* The editorial page editor of the New York Times, James Bennet, is out. He had signed off on an op-ed piece by Arkansas Sen. Tom Cotton, the right-wing Trump cheerleader who advocated using federal troops to quell protests. Moreover, Bennet had not read the hard-line piece, entitled “Send in the Troops,” before publication. It caused a backlash of outrage among Times’ journalists. He had to go. He went.
Two takeaways. First, a key reason newspapers have “op-ed” forums is to be, within reason, inclusive of other–including opposition–points of view. It’s journalism’s version of what good attorneys do before coming into court: know the other side’s “best” arguments, to better disable them. Cotton outs himself with constitutional overreach and storm trooper mentality. Second, if you’re the editorial page editor and you run something controversial without having read it, you should be fired.

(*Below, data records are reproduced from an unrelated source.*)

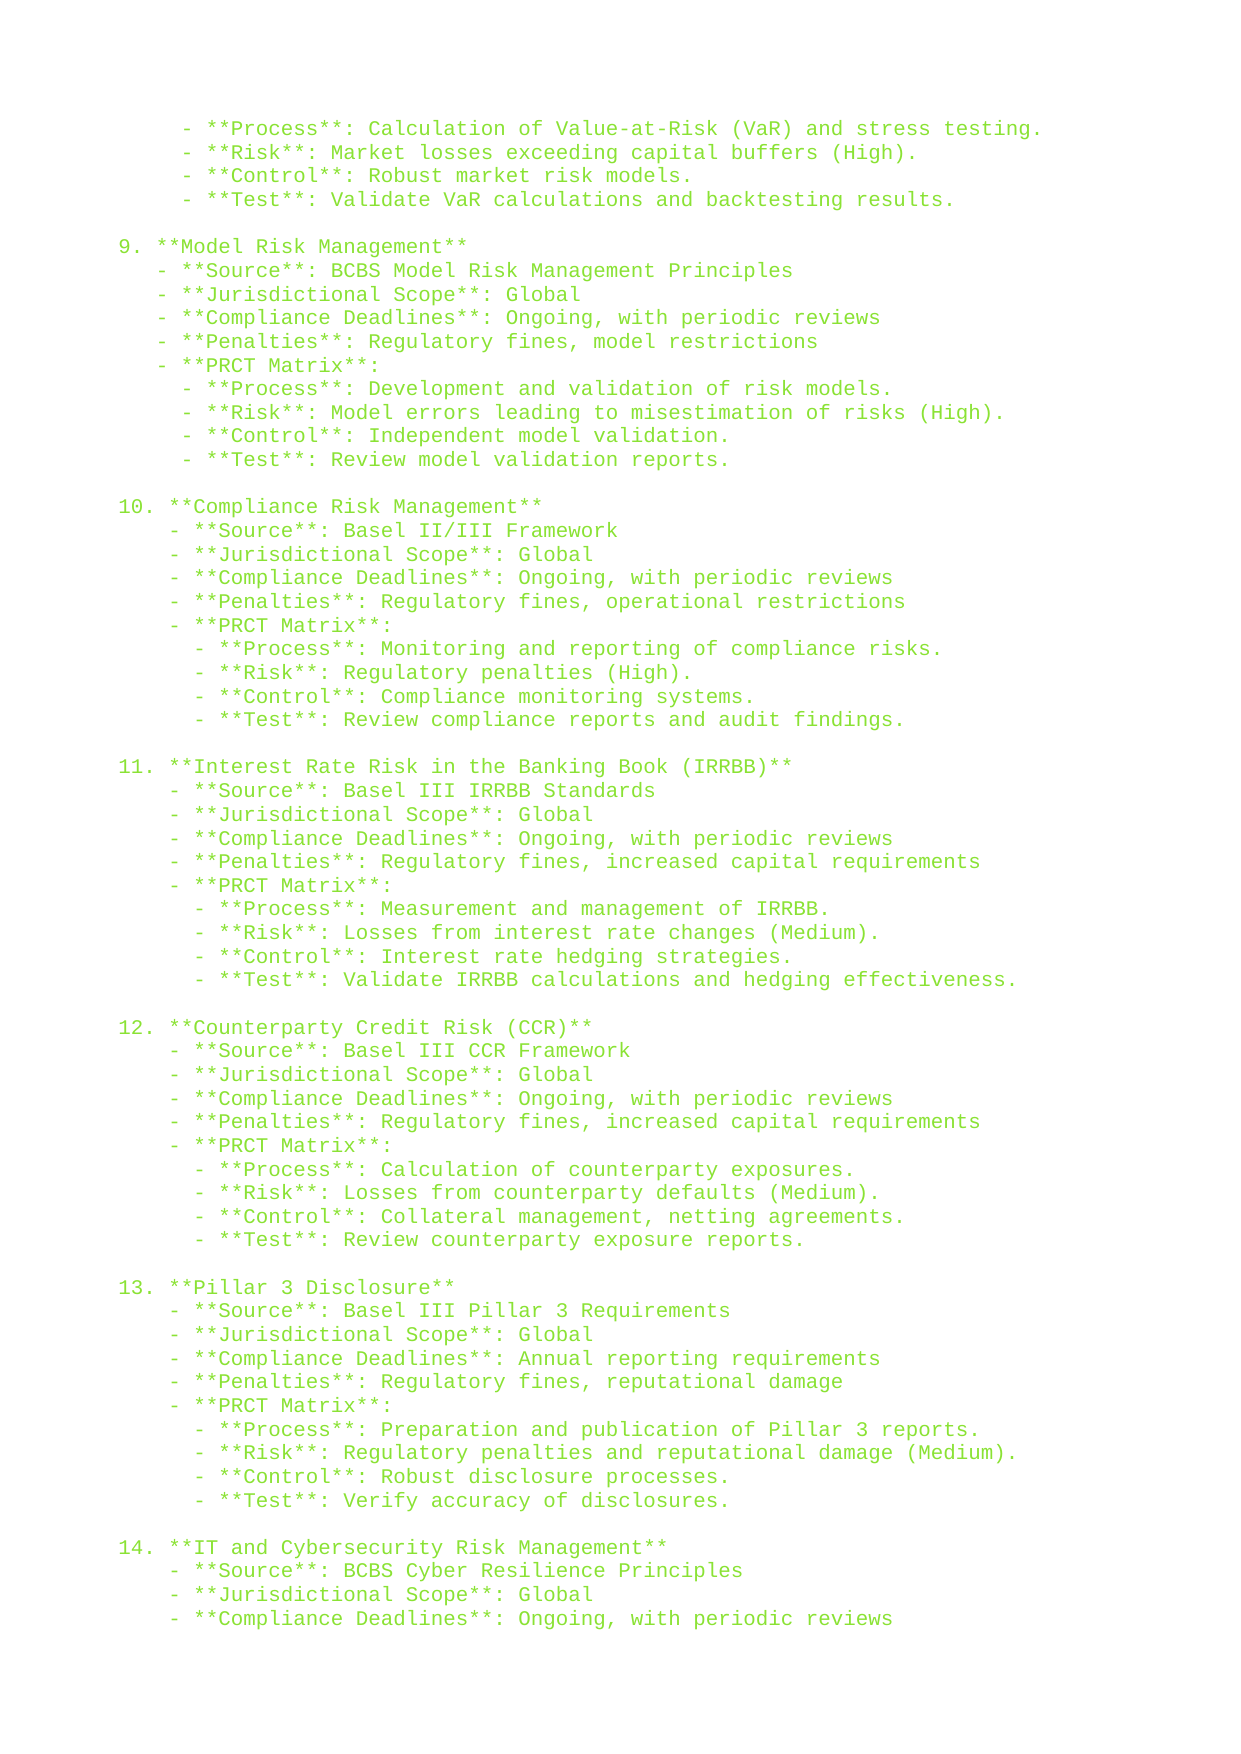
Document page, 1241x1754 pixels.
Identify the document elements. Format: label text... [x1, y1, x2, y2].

text - **Source**: BCBS Cyber Resilience Principles [118, 1561, 1122, 1584]
text - **Jurisdictional Scope**: Global [118, 544, 1122, 567]
text - **Risk**: Regulatory penalties and reputational damage (Medium). [118, 1442, 1122, 1466]
text - **Test**: Validate IRRBB calculations and hedging effectiveness. [118, 969, 1122, 993]
text - **Control**: Independent model validation. [118, 426, 1122, 449]
text - **Control**: Collateral management, netting agreements. [118, 1206, 1122, 1229]
text - **Jurisdictional Scope**: Global [118, 1064, 1122, 1088]
text - **Compliance Deadlines**: Ongoing, with periodic reviews [118, 567, 1122, 591]
text - **Process**: Calculation of counterparty exposures. [118, 1158, 1122, 1182]
text - **Process**: Development and validation of risk models. [118, 378, 1122, 402]
text - **Risk**: Regulatory penalties (High). [118, 662, 1122, 686]
text - **PRCT Matrix**: [118, 1395, 1122, 1419]
text - **Control**: Robust market risk models. [118, 165, 1122, 189]
text - **Source**: BCBS Model Risk Management Principles [118, 260, 1122, 284]
text - **Compliance Deadlines**: Ongoing, with periodic reviews [118, 307, 1122, 331]
text - **PRCT Matrix**: [118, 875, 1122, 898]
text - **Jurisdictional Scope**: Global [118, 1584, 1122, 1608]
text 14. **IT and Cybersecurity Risk Management** [118, 1537, 1122, 1561]
text - **Source**: Basel III CCR Framework [118, 1040, 1122, 1064]
text - **PRCT Matrix**: [118, 354, 1122, 378]
text - **Penalties**: Regulatory fines, model restrictions [118, 331, 1122, 354]
text 9. **Model Risk Management** [118, 236, 1122, 260]
text - **Test**: Review counterparty exposure reports. [118, 1229, 1122, 1253]
text - **Jurisdictional Scope**: Global [118, 284, 1122, 307]
text - **Penalties**: Regulatory fines, increased capital requirements [118, 1111, 1122, 1135]
text - **Compliance Deadlines**: Ongoing, with periodic reviews [118, 827, 1122, 851]
text - **Process**: Calculation of Value-at-Risk (VaR) and stress testing. [118, 118, 1122, 142]
text - **PRCT Matrix**: [118, 1135, 1122, 1158]
text - **Penalties**: Regulatory fines, reputational damage [118, 1371, 1122, 1395]
text - **Control**: Interest rate hedging strategies. [118, 946, 1122, 969]
text - **Source**: Basel II/III Framework [118, 520, 1122, 544]
text - **Risk**: Model errors leading to misestimation of risks (High). [118, 402, 1122, 426]
text - **Source**: Basel III IRRBB Standards [118, 780, 1122, 804]
text - **PRCT Matrix**: [118, 615, 1122, 638]
text 10. **Compliance Risk Management** [118, 496, 1122, 520]
text - **Penalties**: Regulatory fines, operational restrictions [118, 591, 1122, 615]
text - **Process**: Measurement and management of IRRBB. [118, 898, 1122, 922]
text - **Control**: Compliance monitoring systems. [118, 686, 1122, 709]
text - **Jurisdictional Scope**: Global [118, 804, 1122, 827]
text 11. **Interest Rate Risk in the Banking Book (IRRBB)** [118, 757, 1122, 780]
text - **Compliance Deadlines**: Ongoing, with periodic reviews [118, 1088, 1122, 1111]
text - **Test**: Verify accuracy of disclosures. [118, 1489, 1122, 1513]
text - **Test**: Review model validation reports. [118, 449, 1122, 473]
text - **Compliance Deadlines**: Annual reporting requirements [118, 1348, 1122, 1371]
text 12. **Counterparty Credit Risk (CCR)** [118, 1017, 1122, 1040]
text - **Risk**: Losses from interest rate changes (Medium). [118, 922, 1122, 946]
text - **Process**: Monitoring and reporting of compliance risks. [118, 638, 1122, 662]
text - **Compliance Deadlines**: Ongoing, with periodic reviews [118, 1608, 1122, 1631]
text - **Risk**: Market losses exceeding capital buffers (High). [118, 142, 1122, 165]
text 13. **Pillar 3 Disclosure** [118, 1277, 1122, 1300]
text - **Source**: Basel III Pillar 3 Requirements [118, 1300, 1122, 1324]
text - **Control**: Robust disclosure processes. [118, 1466, 1122, 1489]
text - **Test**: Validate VaR calculations and backtesting results. [118, 189, 1122, 213]
text - **Process**: Preparation and publication of Pillar 3 reports. [118, 1419, 1122, 1442]
text - **Risk**: Losses from counterparty defaults (Medium). [118, 1182, 1122, 1206]
text - **Jurisdictional Scope**: Global [118, 1324, 1122, 1348]
text - **Test**: Review compliance reports and audit findings. [118, 709, 1122, 733]
text - **Penalties**: Regulatory fines, increased capital requirements [118, 851, 1122, 875]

* There’s an obvious, definitional difference between protest and loot–or protesters and looters. As in emotional fealty to a just cause and opportunistic, criminal behavior that undermines it. But there’s also protest protocol. For the racially unwoke, just don’t interchange looters and “thugs.” The “t word,” as has been pointed out, can also be code for the new “n word” Now we all know. We also know what City Councilman John Dingfelder meant: Shame on looters, however labeled.
* From social media enabling of partisan lying to WiFi outage to butt-dialed calls, the new communications normal can be a double-edged societal sword at times. But thank goodness for cell-phone cameras that have unmasked police brutality in too many tragic instances.